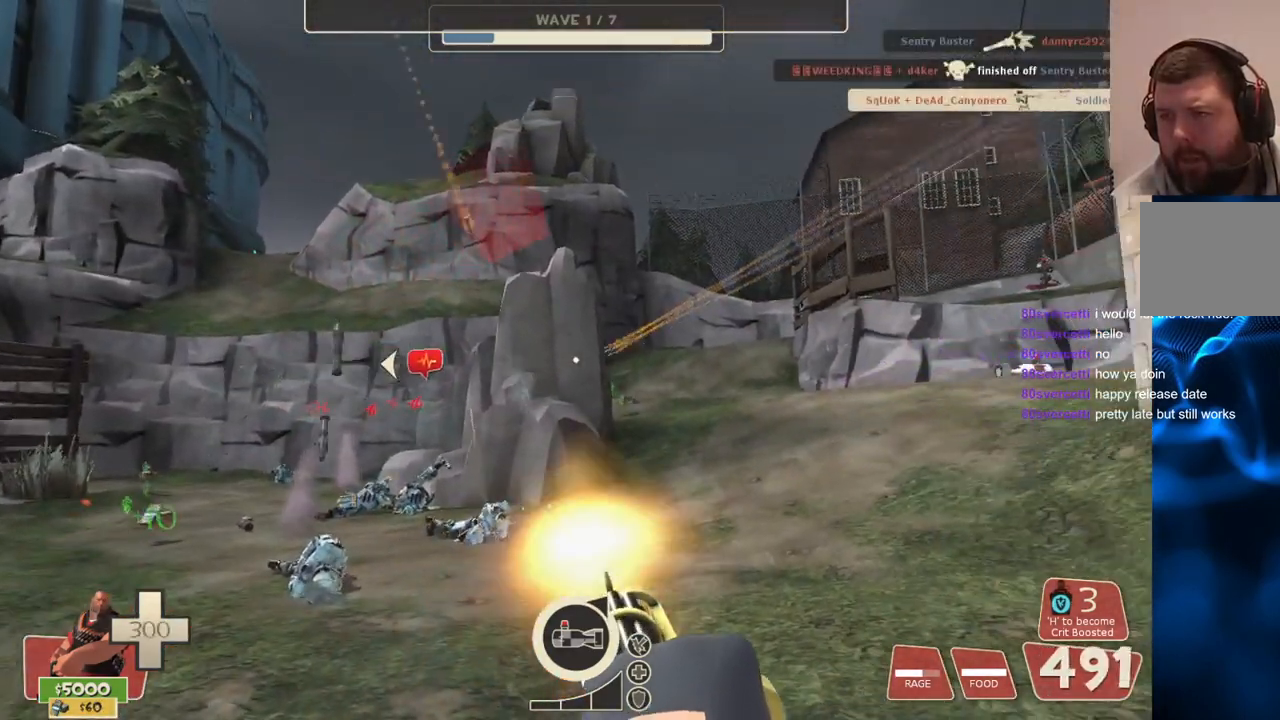
{"buttons": ["L2", "R2"], "left_stick": "down-right", "right_stick": "center", "events": []}
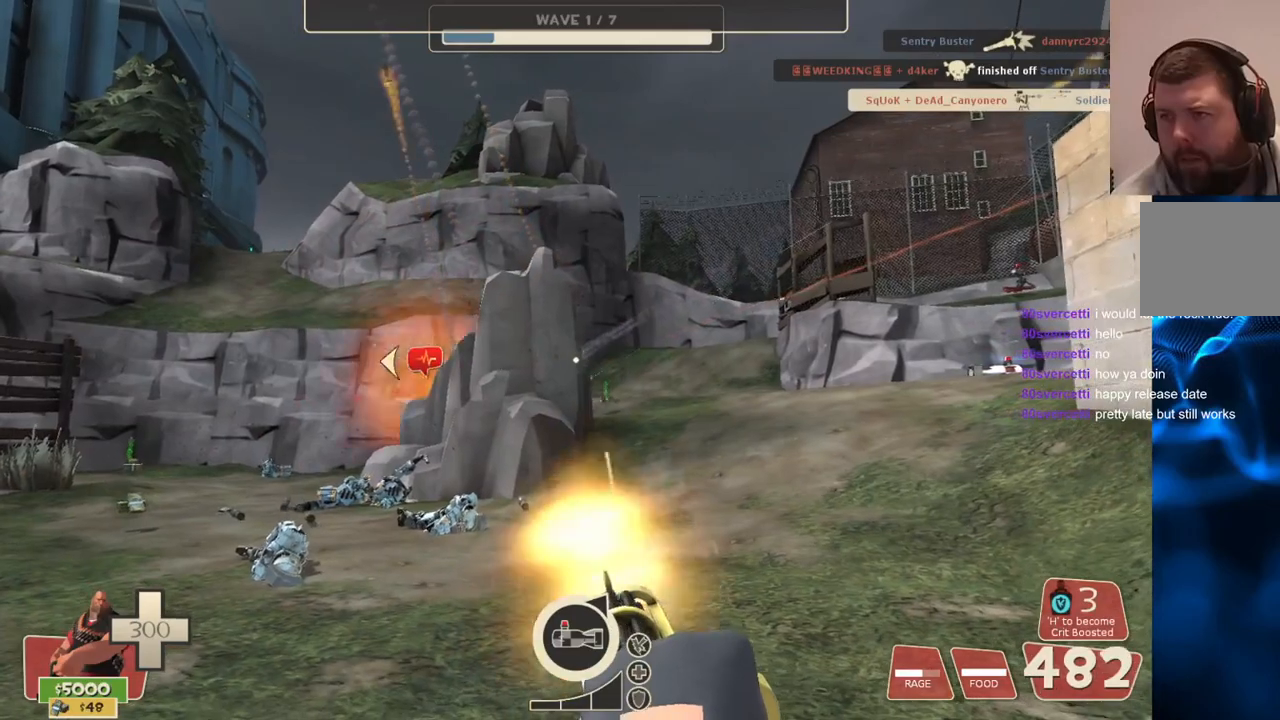
{"buttons": ["L2", "R2"], "left_stick": "right", "right_stick": "center", "events": [[300, "left_stick", "right"]]}
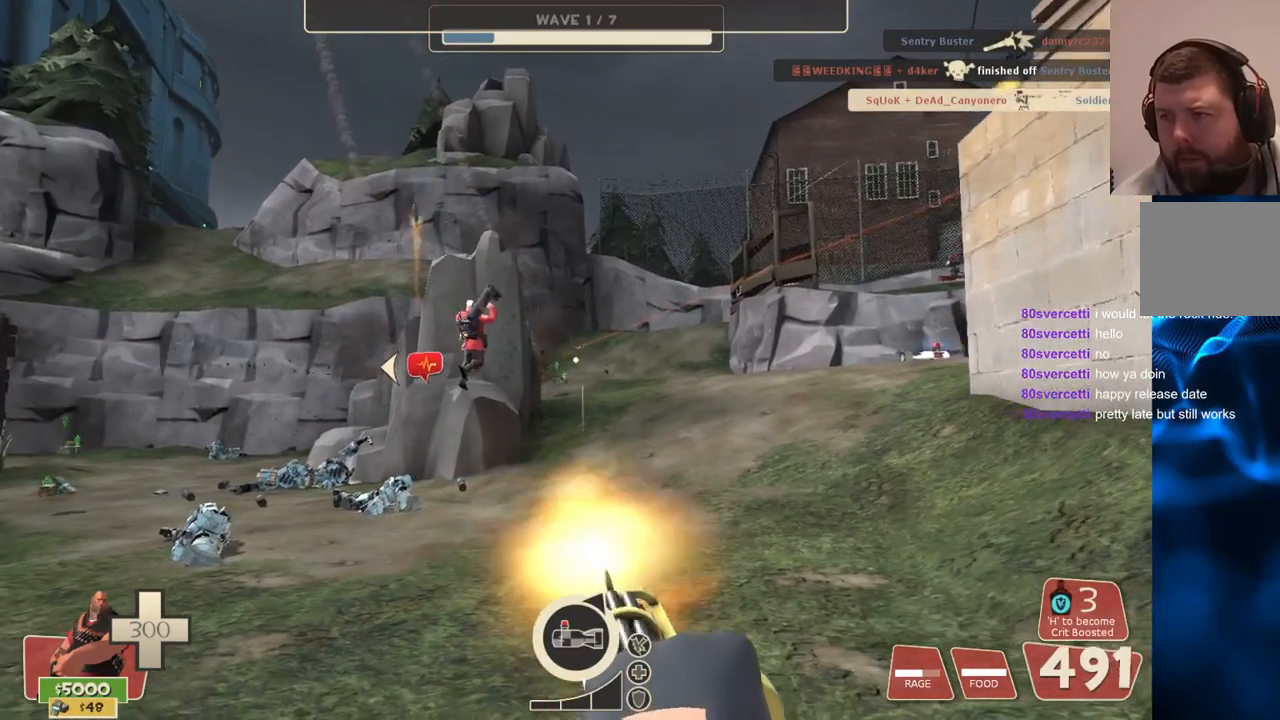
{"buttons": ["L2", "R2"], "left_stick": "right", "right_stick": "center", "events": []}
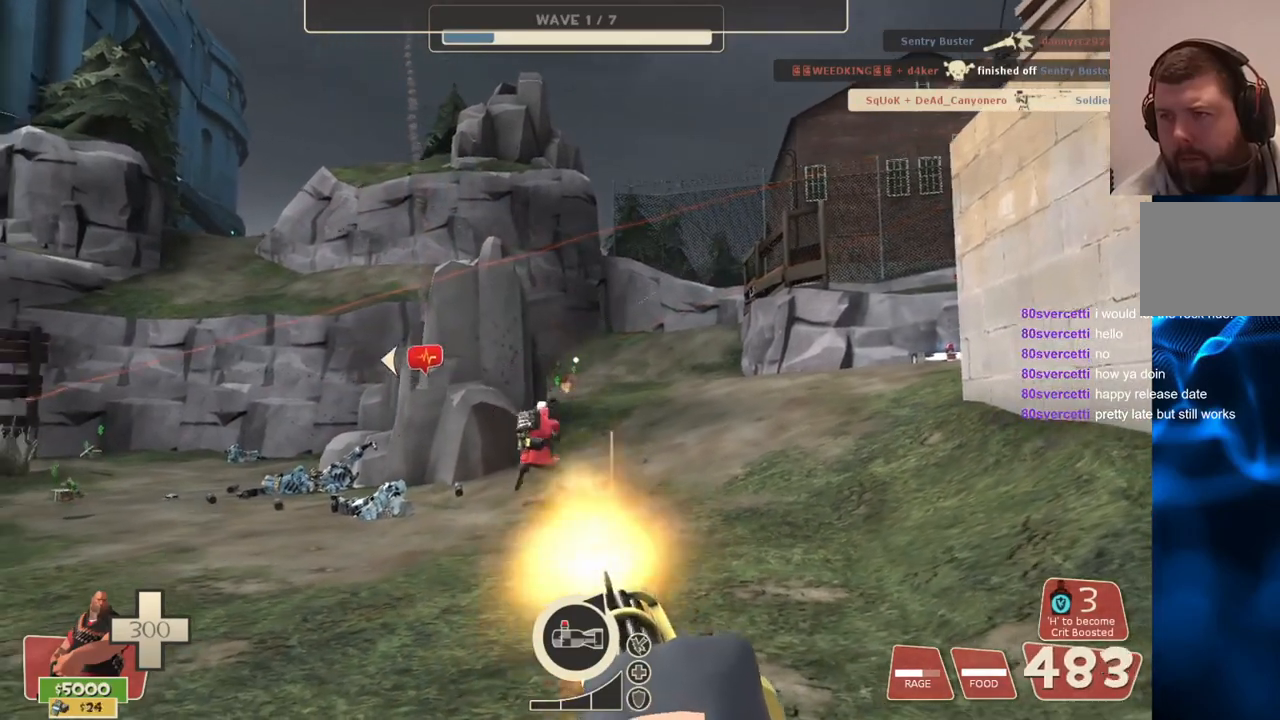
{"buttons": ["L2", "R2"], "left_stick": "right", "right_stick": "center", "events": []}
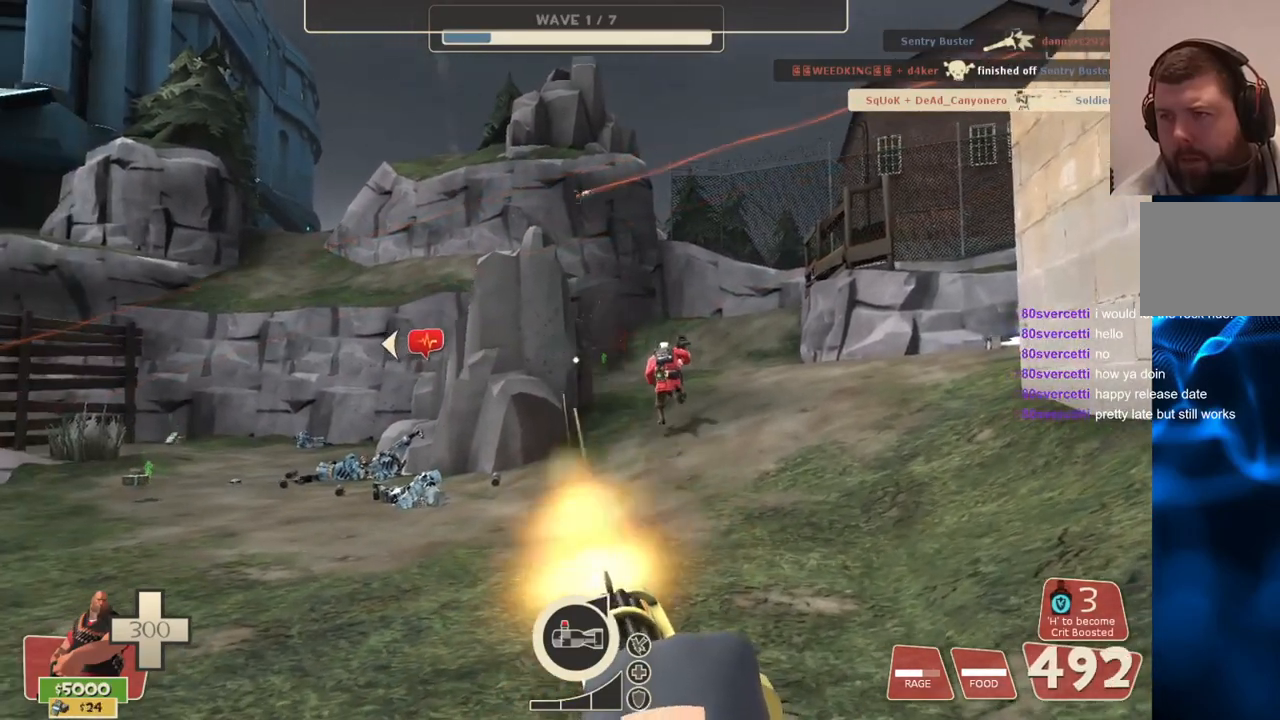
{"buttons": ["L2", "R2"], "left_stick": "right", "right_stick": "center", "events": []}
- - -
**Task directions**
Write out all of the data above exactly, pictures excluded.

**Answer section**
{"buttons": ["L2", "R2"], "left_stick": "down-right", "right_stick": "center", "events": []}
{"buttons": ["L2", "R2"], "left_stick": "right", "right_stick": "center", "events": [[300, "left_stick", "right"]]}
{"buttons": ["L2", "R2"], "left_stick": "right", "right_stick": "center", "events": []}
{"buttons": ["L2", "R2"], "left_stick": "right", "right_stick": "center", "events": []}
{"buttons": ["L2", "R2"], "left_stick": "right", "right_stick": "center", "events": []}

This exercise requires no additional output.